About this task → Name every distinct local variable declared inside the function bodies of the quoted code in the patch review below. Leave out function parameters.

Text for analysis →
Segment Open
[PATCH v4 4/7] uaccess-buffer: add CONFIG_GENERIC_ENTRY support

Sat Dec 11 03:50:14 PST 2021

Peter,

On Thu, Dec 09 2021 at 14:15, Peter Collingbourne wrote:
> @@ -197,14 +201,19 @@ static unsigned long exit_to_user_mode_loop(struct pt_regs *regs,
>  static void exit_to_user_mode_prepare(struct pt_regs *regs)
>  {
>  	unsigned long ti_work = READ_ONCE(current_thread_info()->flags);
> +	bool uaccess_buffer_pending;
>  
>  	lockdep_assert_irqs_disabled();
>  
>  	/* Flush pending rcuog wakeup before the last need_resched() check */
>  	tick_nohz_user_enter_prepare();
>  
> -	if (unlikely(ti_work & EXIT_TO_USER_MODE_WORK))
> +	if (unlikely(ti_work & EXIT_TO_USER_MODE_WORK)) {
> +		bool uaccess_buffer_pending = uaccess_buffer_pre_exit_loop();
> +
>  		ti_work = exit_to_user_mode_loop(regs, ti_work);
> +		uaccess_buffer_post_exit_loop(uaccess_buffer_pending);

What? Let me look at the these two functions, which are so full of useful
comments:

> +bool __uaccess_buffer_pre_exit_loop(void)
> +{
> +	struct uaccess_buffer_info *buf = &current->uaccess_buffer;
> +	struct uaccess_descriptor __user *desc_ptr;
> +	sigset_t tmp_mask;
> +
> +	if (get_user(desc_ptr, buf->desc_ptr_ptr) || !desc_ptr)
> +		return false;
> +
> +	current->real_blocked = current->blocked;
> +	sigfillset(&tmp_mask);
> +	set_current_blocked(&tmp_mask);

This prevents signal delivery in exit_to_user_mode_loop(), right?

> +	return true;
> +}
> +
> +void __uaccess_buffer_post_exit_loop(void)
> +{
> +	unsigned long flags;
> +
> +	spin_lock_irqsave(&current->sighand->siglock, flags);
> +	current->blocked = current->real_blocked;
> +	recalc_sigpending();

This restores the signal blocked mask _after_ exit_to_user_mode_loop()
has completed, recalculates pending signals and goes out to user space
with eventually pending signals.
Segment Closed
Raw data →
Segment Open
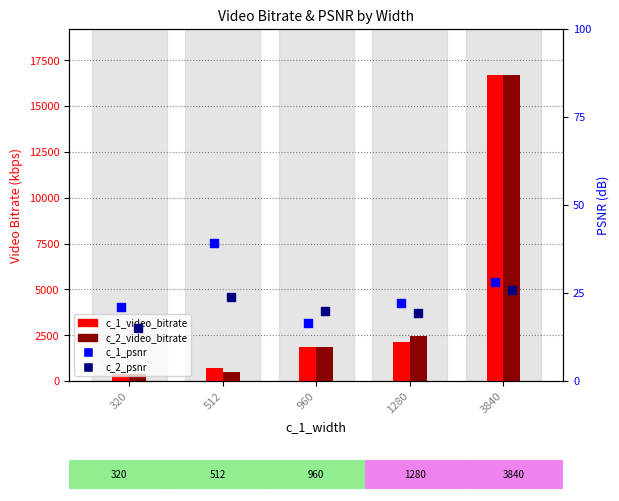

Which series has the largest total across all categories?

c_2_video_bitrate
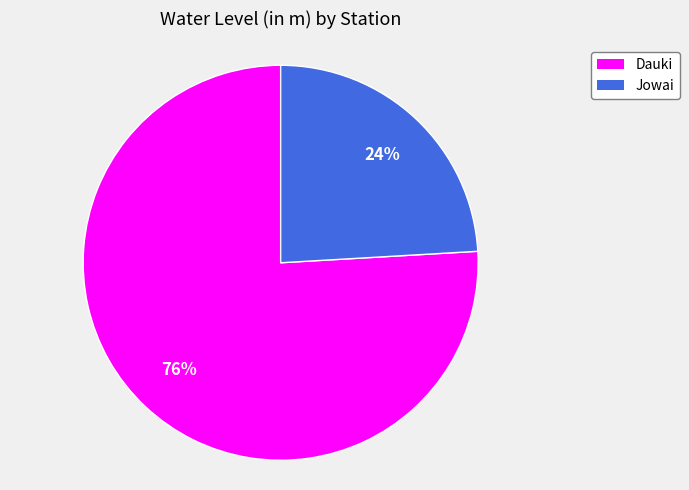

What percentage is the Jowai slice, to the nearest percent?

24%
Segment Closed
Exercise answer → ti_work, uaccess_buffer_pending, buf, desc_ptr, tmp_mask, flags